“Os tempos são estranhos”…
Ao JBr, Marco Aurélio Mello afirma que possibilidade de candidatura avulsa é inconstitucional
Diz o artigo 14 da Constituição Federal, no seu parágrafo 3º, inciso IV, que só podem ser eleitos aqueles que têm filiação partidária.
A despeito, porém, da clara indicação constitucional, a possibilidade de serem admitidas candidaturas avulsas – ou seja, de pessoas que não são filiadas a um partido político – está sendo discutida no Supremo Tribunal Federal (STF) e foi motivo de uma audiência púbica pedida pelo ministro Luiz Roberto Barroso, relator do tema.
Para o ministro Marco Aurélio Mello, em declaração exclusiva ao Jornal de Brasília, se o Supremo vier a decidir qualquer coisa diferente da inconstitucionalidade da candidatura avulsa, isso será consequência de o país viver “tempos estranhos”, onde “tudo é possível”.
A declaração do magistrado ao JBr aconteceu durante a cerimônia de outorga de Medalha do Mérito da Procuradoria Geral do Distrito Federal, no Palácio do Buriti. Marco Aurélio Mello foi um dos agraciados com a honraria.
“É cláusula constitucional de elegibilidade a filiação partidária, mas os tempos são estranhos e tudo é possível”, avaliou o ministro.
Audiência
O STF realizou, ontem, por convocação do ministro Luís Roberto Barroso, audiência pública para tratar do tema. Barroso é relator de um recurso extraordinário que contesta decisão da Justiça Eleitoral do Rio que suspendeu registros de candidatura a prefeito e a vice de duas pessoas por entender, assim como Marco Aurélio, que a filiação partidária é uma condição de elegibilidade.
O ministro Barroso disse que liberará a matéria para ser apreciada pelo plenário do STF no primeiro semestre do próximo ano.
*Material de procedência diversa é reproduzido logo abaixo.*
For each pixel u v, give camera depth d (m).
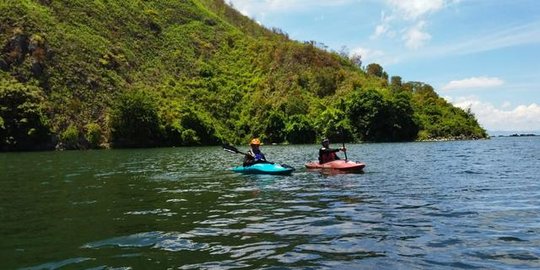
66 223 7.96
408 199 10.30
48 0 69.69
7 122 48.59
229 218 8.28
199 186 13.39
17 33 58.56
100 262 5.54
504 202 9.76
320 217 8.27
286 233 6.99
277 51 85.00
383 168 19.16
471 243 6.25
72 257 5.78
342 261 5.46
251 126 70.25
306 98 73.94
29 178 16.50
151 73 73.44
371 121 66.25
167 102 66.69
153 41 81.75
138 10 86.25
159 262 5.50
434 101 80.56
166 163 24.98
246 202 10.20
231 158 30.08
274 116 67.19
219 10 111.94
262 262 5.46
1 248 6.30
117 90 63.81
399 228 7.24
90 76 62.44
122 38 76.00
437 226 7.36
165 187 13.21
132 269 5.24
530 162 22.36
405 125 68.88
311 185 13.26
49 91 56.69
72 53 63.56
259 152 18.34
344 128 65.81
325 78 76.62
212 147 56.09
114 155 35.78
O caso tem repercussão geral reconhecida.
O ministro Marco Aurélio disse que a candidatura sem filiação partidária é inconstitucional com base no artigo 14, da Constituição Federal, que estabelece no parágrafo 3º, inciso V, que a filiação partidária é condição para ser eleito.
Barroso explicou que realização de audiência pública foi uma possibilidade para que o tema fosse amplamente discutido. Participaram da audiência representantes de partidos, da Câmara dos Deputados e do Senado Federal, representante da Ordem dos Advogados do Brasil (OAB) e deputados.
Situação de descrença com partidos políticos
A discussão sobre a possibilidade de candidaturas avulsas acontece em um momento em que há na sociedade um sentimento de descrença com os partidos e outros instrumentos da democracia representativa tradicional.
O Brasil tem hoje 32 partidos oficializados e mais de 70 aguardando oficialização por parte da Justiça Eleitoral. Entre os que aguardam essa oficialização, está mesmo o novo partido criado pelo presidente Jair Bolsonaro, o Aliança pelo Brasil.
Para financiar as eleições, tais partidos recebem recursos do Fundo Eleitoral e do Fundo Partidário, recursos que chegarão à ordem de R$ 3,8 bilhões nas eleições do ano que vem.
É nesse sentido que a discussão sobre a possibilidade de eleição de pessoas não filiadas a partido surge. Alguns países, como os Estados Unidos, admitem essa possibilidade, embora nenhuma candidatura avulsa tenha tido qualquer chance de eleição por lá.
Tal possibilidade poderia ajudar a atrair alguns nomes lembradosna corrida presidencial que, porém, muitas vezes não se mostram animados a se submeter às ordens partidárias. Caso do apresentador de TV Luciano Huck e do ex-ministro do Supremo Tribunal Federal Joaquim Barbosa.
Em tese, porém, diante do que dispõe o artigo 14 da Constituição, a possibilidade de eleição de alguém que não seja filiado a partido político só seria possível se houve uma alteração no texto, por meio de emenda constitucional. Mas, para Marco Aurélio, “tudo é possível”.